Hizo bien la Asamblea Legislativa en resellar el proyecto y poner freno a tal desaguisado. La reserva de ley en materia tributaria es uno de los principios fundamentales de nuestra Constitución Política en protección de los derechos y libertades de los ciudadanos. No otra cosa se entendió desde el año 1215, cuando el Rey Juan sin Tierra se vio forzado a promulgar la Carta Magna y apaciguar los reclamos de los contribuyentes ingleses, principio que luego ha sido recogido por todas las democracias occidentales. Así, lo cierto es que ni la administración ni los tribunales pueden extender, mediante interpretaciones antojadizas, los alcances de las disposiciones impositivas en detrimento de los contribuyentes, menos cuando se trata de un cambio tan esencial como lo es transitar de un régimen tributario estrictamente territorial como el que siempre hemos tenido a un régimen de renta mundial.
Por ello, el argumento esgrimido por el gobierno en su veto sobre el eventual impacto fiscal de esta necesaria aclaración legislativa es espurio: se trata de tributos que nunca debieron haberse siquiera cobrado porque los cambios que los sustentan nunca fueron aprobados por quienes representan a los contribuyentes, únicos legitimados para hacerlo. Además, al tratarse de cambios sustanciales introducidos vía interpretación administrativa y judicial, sin contar con un marco jurídico apropiado, quedaban vacíos legales importantes que provocaban incluso la exposición a una doble tributación y a cargas excesivas. Este es, entonces, un debate que debe darse reposadamente en el seno del Congreso y son los diputados quienes deben sopesar la inteligencia, ventajas o desventajas de una decisión de ese calibre, respecto de lo cual existen, en todo caso, sobrados cuestionamientos.
Por ello, también son totalmente inaceptables los epítetos proferidos por el presidente de la República y la jefa de la Fracción oficialista, sea cual sea el partido en que ahora figure, en contra de los diputados que votaron en favor del resello.
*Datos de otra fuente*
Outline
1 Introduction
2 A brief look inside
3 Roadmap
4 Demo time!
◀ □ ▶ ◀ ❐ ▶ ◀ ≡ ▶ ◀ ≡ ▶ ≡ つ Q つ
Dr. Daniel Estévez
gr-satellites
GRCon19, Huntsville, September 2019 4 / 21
Suficientes razones de peso existen para haber resellado la reforma legislativa en este momento, tanto para atender oportunamente las preocupaciones de un socio comercial y político tan importante como lo es la Unión Europea, como para resolver de una vez por todas la incertidumbre jurídica creada por una interpretación errónea que nunca debió haber tenido lugar y devolver la discusión al foro que corresponde.
Además de inapropiada, la reacción hepática y el violento lenguaje utilizado por dichos funcionarios lo único que logran es complicar aún más el quehacer de la Asamblea Legislativa y entorpecer la labor de coordinación entre Poderes, que tanta falta hace para atender de verdad los problemas nacionales.